Experts comment as the possibilities are dramatized. Who needs it? Bart Simpson should get word to FOX executives: “Don’t have a cow.”

“Sabrina, The Teenage Witch,” ABC at 9: Kids will get a kick out of this Valentine’s Day episode in which the council of witches puts Sabrina (Melissa Joan Hart) through a quiz-show routine to determine if Harvey (Nate Richert) is her true love. Peter Marshall (“The Hollywood Squares”) guest-stars.

“Millennium,” FOX at 9: This sounds more like an “X-Files” plot. Black (Lance Henriksen) is unnerved when a killer begins repeating his crimes, despite the fact he’s still in prison.

“20/20,” ABC at 10: Barbara Walters interviews members of Ronald Goldman’s family and Elizabeth Taylor.

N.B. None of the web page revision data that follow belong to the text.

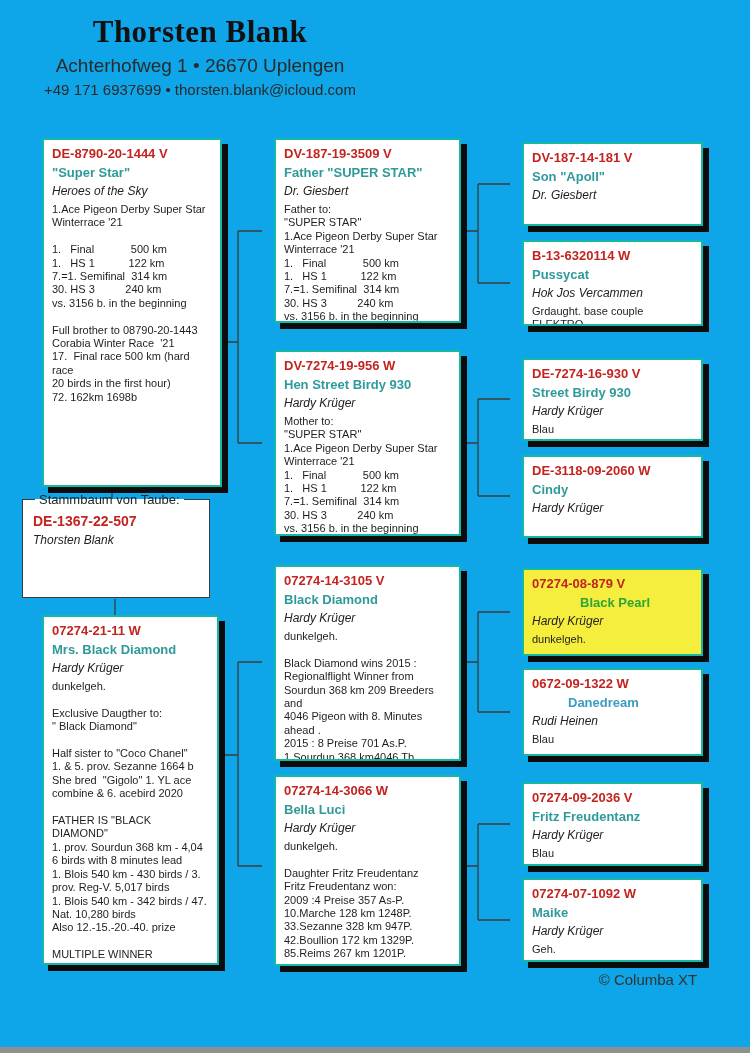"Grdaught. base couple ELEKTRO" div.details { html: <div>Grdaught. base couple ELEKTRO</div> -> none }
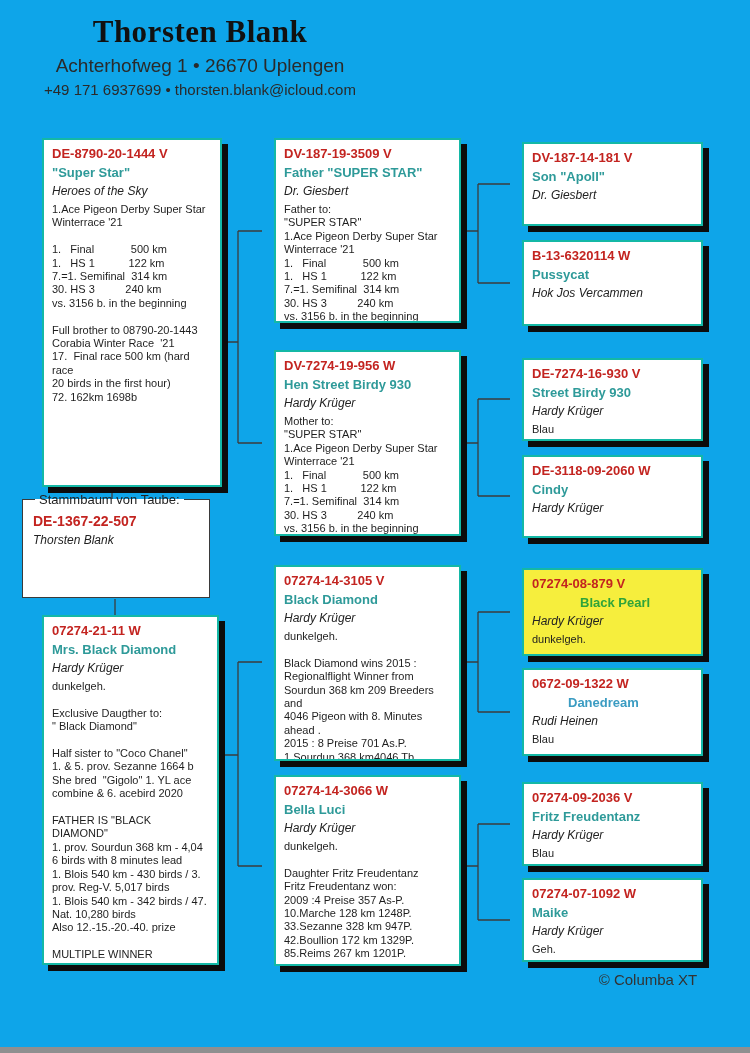"DE-3118-09-2060 W" div.ring { text: DE-3118-09-2060 -> DE-7274-03-2060 }
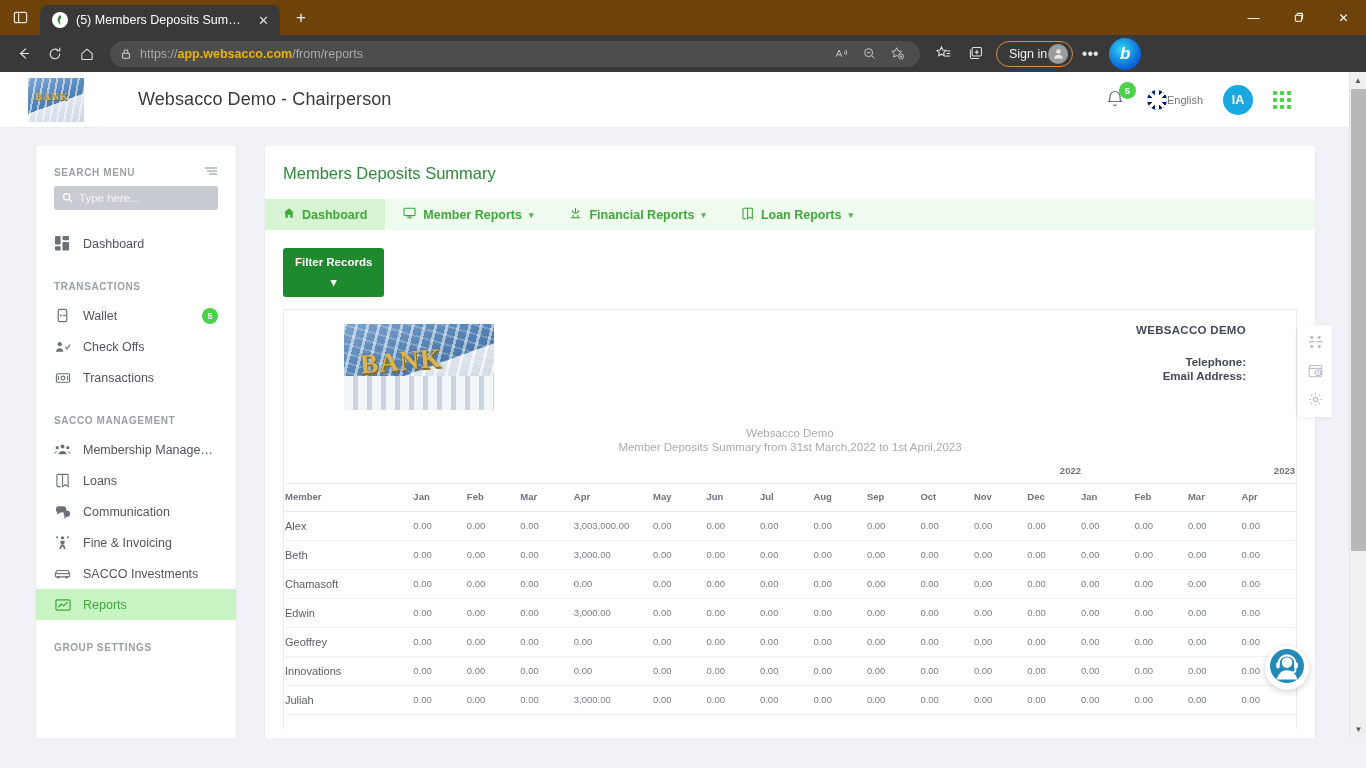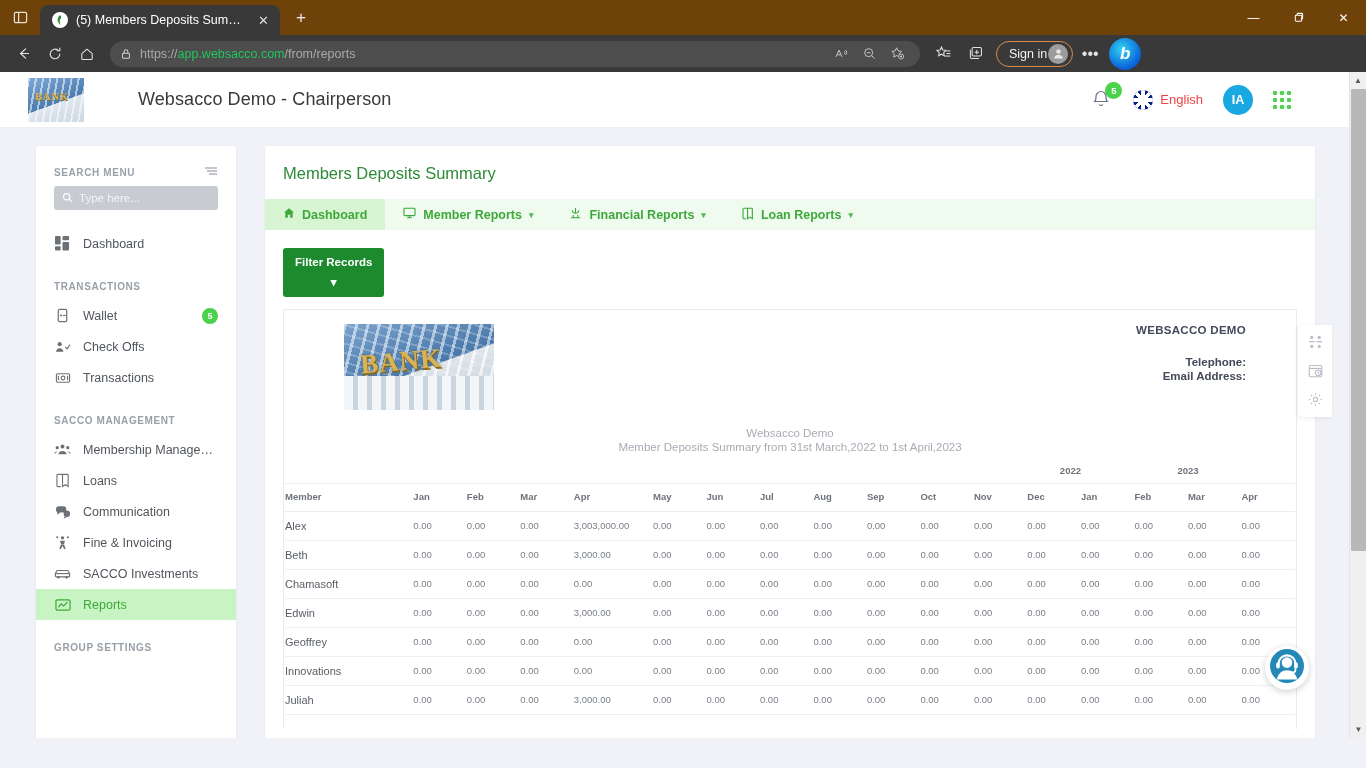"app.websacco.com" #omnibox .url b { color: #22c55e -> #eab308; font-weight: 400 -> 700 }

“Homicide: Life on the Street,” NBC at 10: Neil Patrick Harris (“Doogie Howser, M.D.”) gueststars as the suspect in a campus murder. Also, Pembleton and his wife (Andre Braugher, Ami Brabson) meet with a marriage counselor (Linda Dano, “Another World”).

Cable Calls

“Love at First Sight,” MAX at 6:30: This 1997 British TV movie weaves film clips with footage of real-life couples talking about love. The documentary ends with a poignant, though overlong, story of an American soldier who met the woman he would later marry when he liberated a Nazi concentration camp.

“Tony Bennett: Live By Request,” A&E at 6, repeated at 10: The Emmy award winner performs his second Valentine’s Day concert in which viewers around the world request songs via an 800 number and the Internet. The performance takes place at Sony Music Studios in New York City.

“Isn’t It Romantic?” AMC at 6 and 9: There’s a certain charm that shines through as you hear the stories of Hollywood couples Hal Holbrook and Dixie Carter; Eli Wallach and Anne Jackson; and Charlton Heston and his wife, Lydia. It’s part celebrity puff and part sound advice on how to make a marriage endure.

Talk Time

“Tonight,” NBC at 11:35: Actor Michael Biehn, fitness guru Richard Simmons and singer Babyface.

“Late Show With David Letterman,” CBS at 11:35: Duchess of York Sarah Ferguson and political adviser George Stephanopoulos.

“Politically Incorrect With Bill Maher,” ABC at 12:35 a.m.: Author-commentator Tony Brown, Dana Carvey, Suzanne Somers and author Marianne Williamson.

“Late Night With Conan O’Brien,” NBC at 12:35 a.m.: Actor Richard Harris and comedian Jake Johannsen.